___ Source material ___

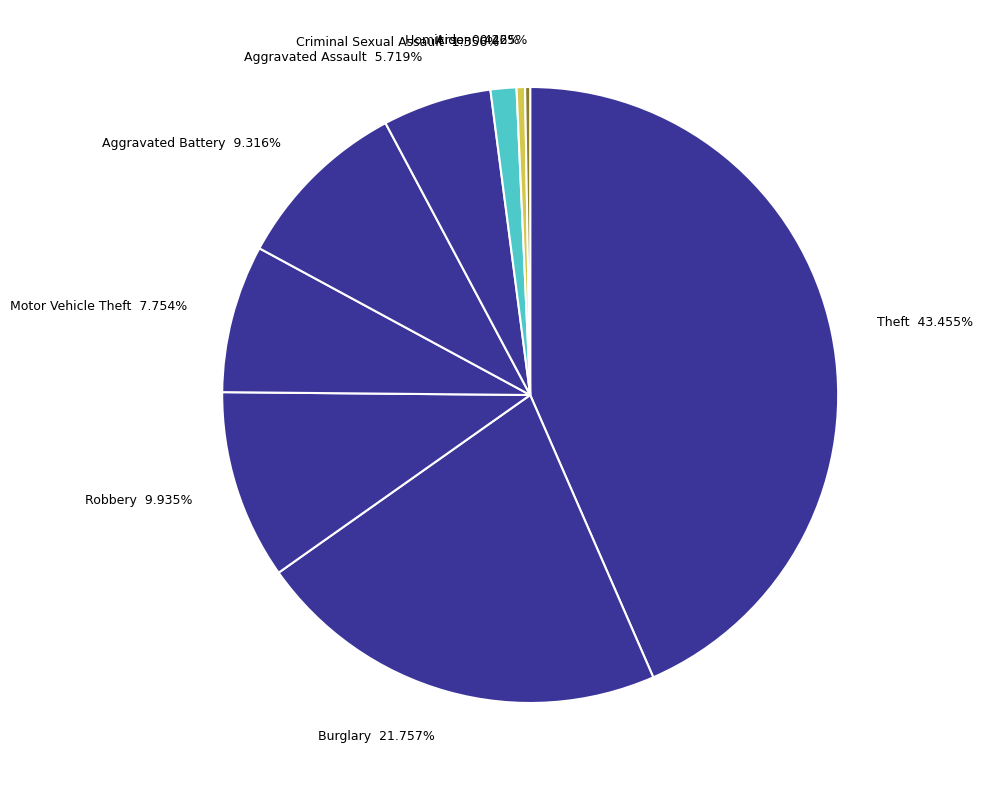

Is there a majority slice in this chart?

No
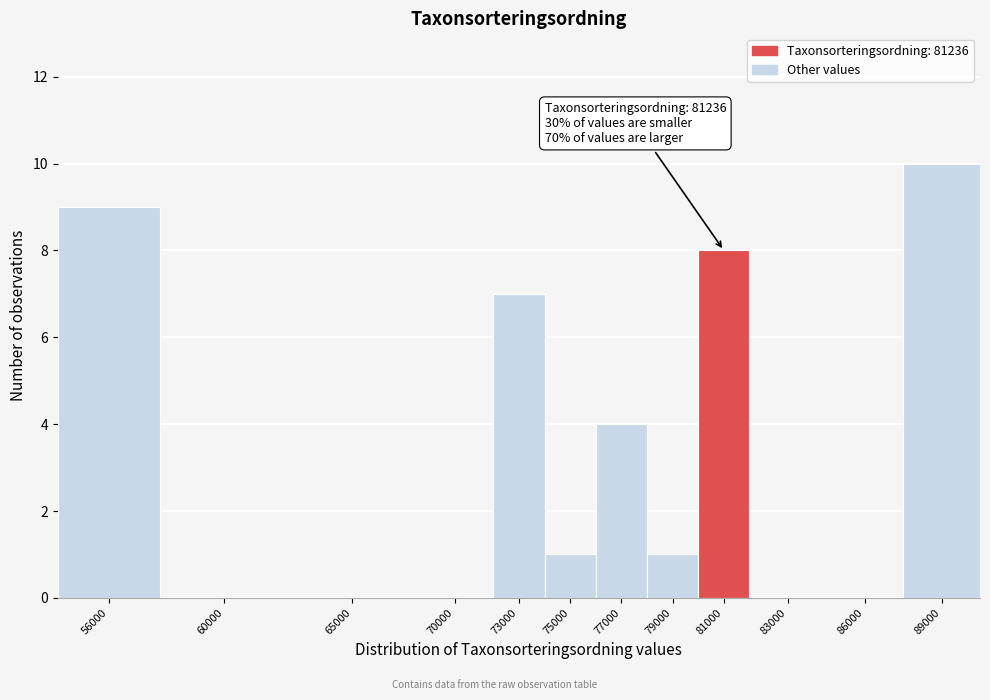

Reading left to right, transcribe all the data shown in this chart.

56000=9	60000=0	65000=0	70000=0	73000=7	75000=1	77000=4	79000=1	81000=8	83000=0	86000=0	89000=10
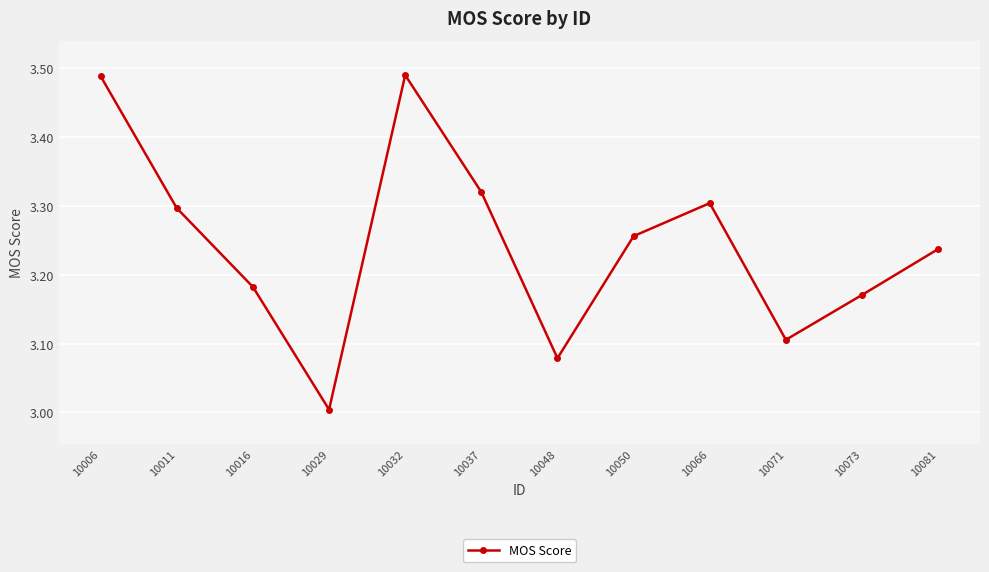

How many interior local peaks (higher than both neighbors) does the data have?

2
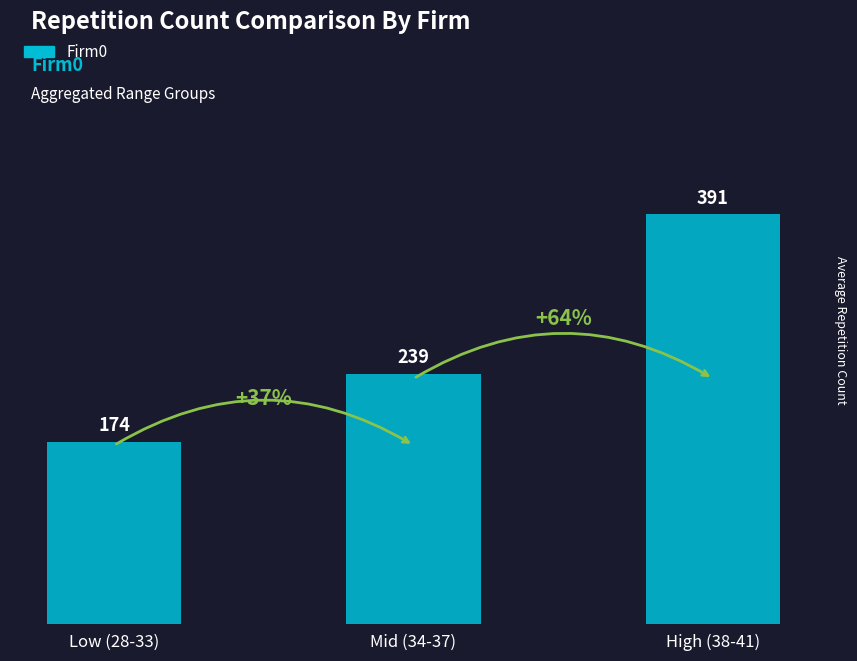

What is the label of the 1st bar from the right?

High (38-41)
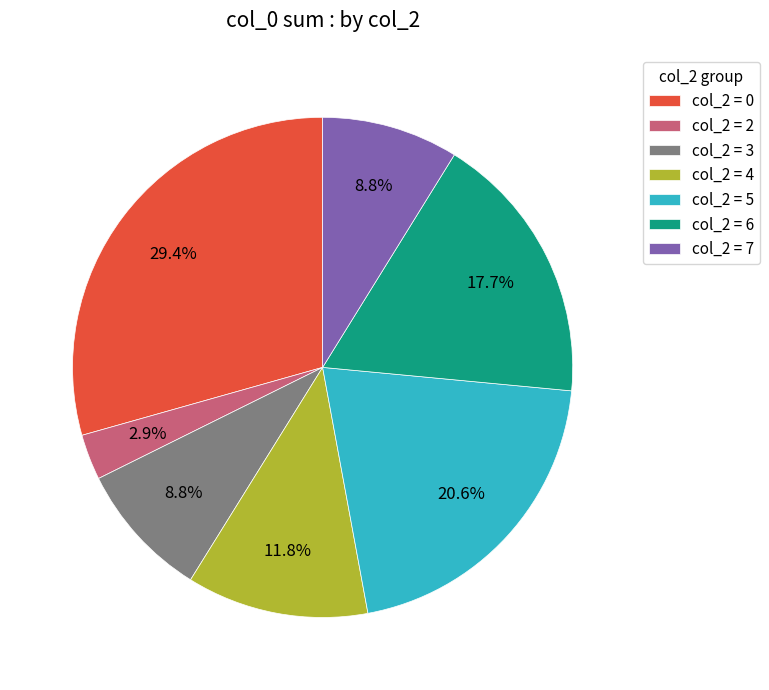

What percentage is NOT represented by col_2 = 3?

91.2%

___

▸ **Work order**: Please identify every line in the records that contains the string "right", matching case exactly, and copy each of those lines.

▸ **Solution**:
Reading left to right, transcribe all the data shown in this chart.
What is the label of the 1st bar from the right?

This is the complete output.